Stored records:
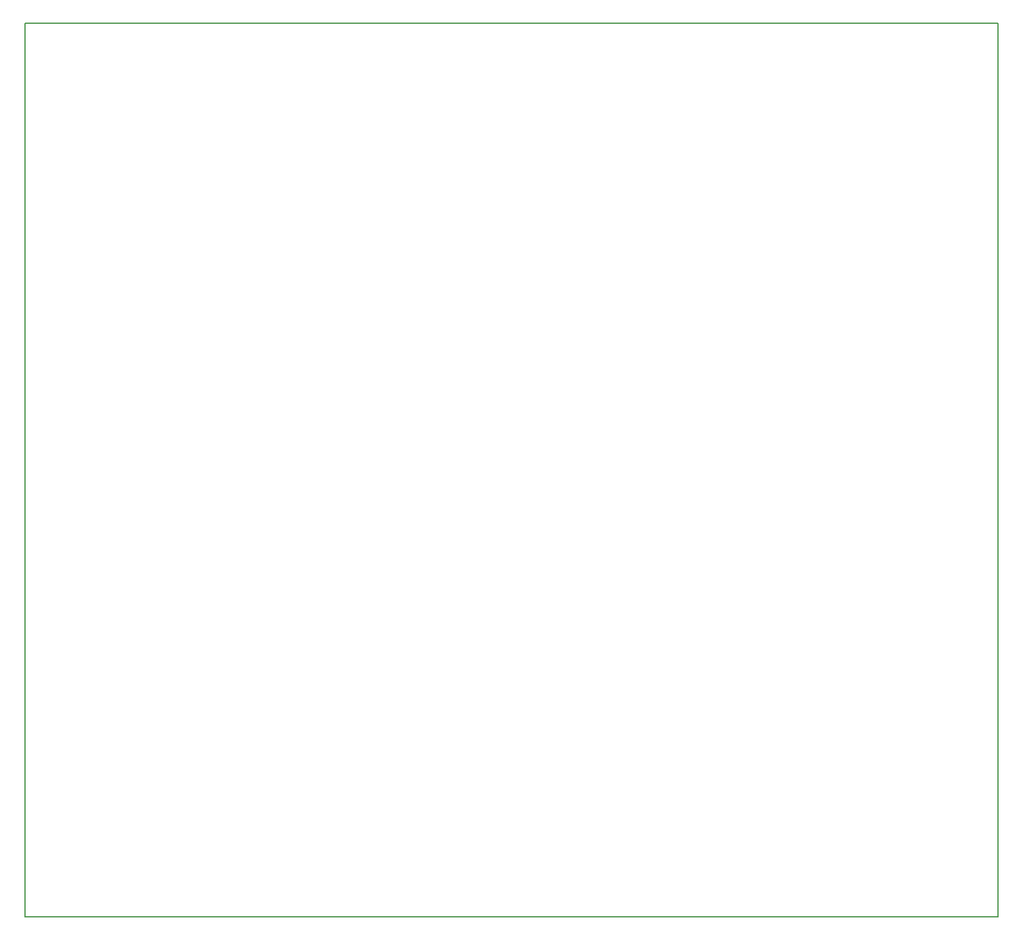
<source format=gko>
G04 Layer_Color=16711935*
%FSLAX24Y24*%
%MOIN*%
G70*
G01*
G75*
%ADD10C,0.0079*%
D10*
X76378Y40945D02*
Y89764D01*
X129528D01*
Y40945D02*
Y89764D01*
X76378Y40945D02*
X129528D01*
M02*

</source>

> [Your goal] The entries must be written out again unchanged. Images are to be left out.

> [Output for this task]
<source format=gko>
G04 Layer_Color=16711935*
%FSLAX24Y24*%
%MOIN*%
G70*
G01*
G75*
%ADD10C,0.0079*%
D10*
X76378Y40945D02*
Y89764D01*
X129528D01*
Y40945D02*
Y89764D01*
X76378Y40945D02*
X129528D01*
M02*

</source>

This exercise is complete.